Friday, October 5, 2012

Sambar Dal

It's been days that I had last posted a recipe of dal. I first had the helping of sambar dal in Kolkata served as accompaniment to masala dosa in a restaurant that was famed for its South Indian meal with Uttapam, Masala Dosa, Onion Dosa, Butter Dosa and Idli topping the list. Since then I had a desire secretly nurtured in my heart that one day if opportunity came my way, I would like to try cooking South Indian dishes.

My wish came true when I went to Bangalore and started working in office. Most of my colleagues hailing from different regions of South India used to bring varieties of home cooked cuisines for lunch. I happened to pick up some authentic South Indian recipes from couple of my colleagues who, like me, cherished a penchant for cooking and showed an express desire for learning Bengali fish curries. Sharing tiffin among colleagues and friends makes you aware of the endless spectrum of Indian culinary creations, each one tasting different from the other and singular in its own way.

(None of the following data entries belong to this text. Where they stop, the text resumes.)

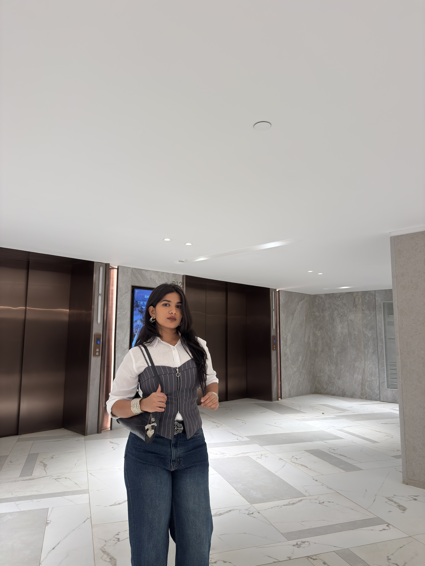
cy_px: 283
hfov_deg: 56.8
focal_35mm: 24
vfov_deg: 71.6
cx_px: 212
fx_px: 393
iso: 100
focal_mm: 6.76
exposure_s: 1/50
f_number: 1.78
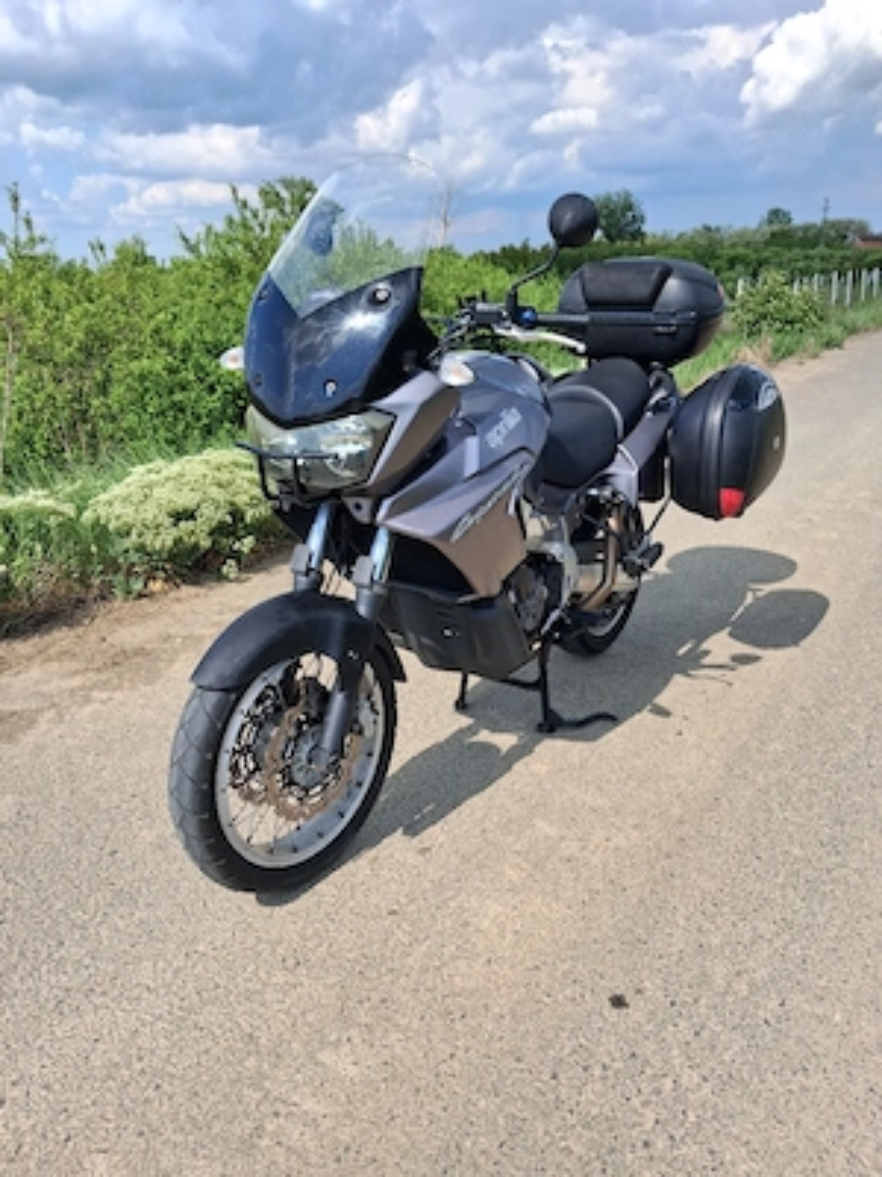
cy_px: 588
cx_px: 441
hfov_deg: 51.4
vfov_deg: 65.3
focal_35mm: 27
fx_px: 917
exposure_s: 1/435
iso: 25
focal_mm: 4
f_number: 1.8
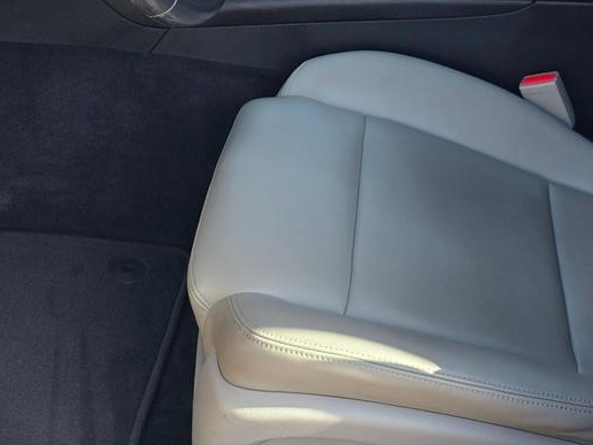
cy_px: -14
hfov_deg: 33.7
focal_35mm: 57
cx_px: 336
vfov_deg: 24.3
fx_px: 976
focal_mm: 6.3
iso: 40
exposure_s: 1/359
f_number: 1.7
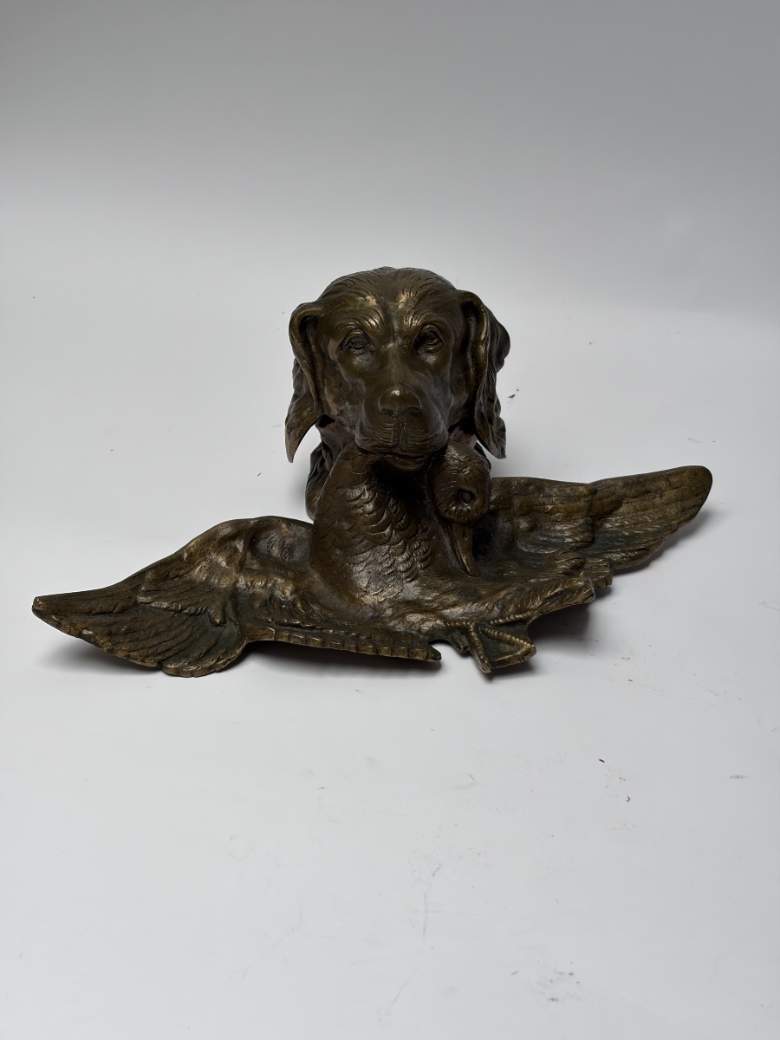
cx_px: 390
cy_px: 520
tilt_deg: -29.3
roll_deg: -0.7
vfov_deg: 36.8
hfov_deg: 28.0
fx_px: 1562
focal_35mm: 52
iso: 32
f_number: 1.6
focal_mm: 5.96
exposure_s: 1/562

Sambar also known as Sambhar Dal is a popular Southern lentil concoction with seasonal vegetables namely, okra, eggplants, carrots, shallots, bottle gourds, pumpkin, radish and even potatoes thrown together with tamarind extract. A special powder, which is a mix of an array of spices, known by the name of Sambar or Sambhar powder is used here. For my convenience, I always rely on the readymade sambar powder easily available in Indian groceries, but if you want to take the effort of making the powder from a scratch, then note down the ingredients below, dry roast them on a skillet and grind them into powder.

v  2 tbsp coriander seeds
v  3 dry red chillies
v  1/2 tsp cumin seeds
v  1 tbsp Bengal gram/chana dal
v  1 tbsp urad dal/split black gram
v  1 1/2 tbsp toor dal/ pigeon peas
v  1/2 tsp turmeric powder
v  1/2 tsp asafetida powder
v  1 inch cinnamon stick
v  6-7 curry leaves
v  1/2 tsp methi or fenugreek seeds
v  1/2 tsp mustard seeds
v  1 tsp black peppercorns (optional)


Ingredients:                                        Cooking time: 30-40 minutes
ü  350 gm toor dal or pigeon peas
ü  5 tiny eggplants (chopped lengthwise)
ü  1 red onion (chopped)
ü  2 tomatoes (chopped)
ü  2 cups of bottle gourd (chopped)
ü  1 large size carrot (cut into roundels)
ü  1 cup of drumsticks
ü  1 tsp turmeric powder
ü  1 tsp kashmiri red mirch
ü  5-6 green chillies (chopped)
ü  2 heaped tbsp sambar powder (readily available in Indian stores)
ü  6 tsp tamarind pulp (you may adjust the amount according to your taste bud)
ü  Salt to taste
ü  White oil for cooking
For sauté:
ü  1 string of curry leaves
ü  1/2 tsp cumin seeds
ü  1/2 tsp black mustard seeds
ü  1/2 tsp hing or asafetida powder
ü  1/2 tsp methi or fenugreek seeds
1) Wash toor dal under running water nicely couple of times, then put them in a pressure cooker in 2-3 glasses of water along with turmeric powder, onion, bottle gourd, carrot and drum sticks. Cook for 1 whistle on high flame. Turn off the heat and let the pressure cooker come down to room temperature before opening the lid. (In case if you are in a hurry wishing to open the lid moment after you take it off the flame, you may place the pressure cooker under running water to let the steam out. It will enable you to open the lid quickly.)
2) Now heat oil in a wok. Add the ingredients for sauté and let them crackle.
3) Add tomatoes and stir around for a minute. Toss the eggplants in and shallow fry them a bit.
4) Add kashmiri red mirch, green chillies, sambar powder and salt. Sauté the mix for 2 minutes. Add tamarind pulp diluted in 1/4 cup of water. Sauté for 8-10 minutes on medium flame.
5) Pour the dal in together with the vegetables. Measure out 2 cups of water into the dal and bring it to a boil. (According to your preference, you may adjust the amount of water. Usually, Sambar dal is little thick in consistency.)
6) Serve hot with rice, dosa, bread or drink like soup.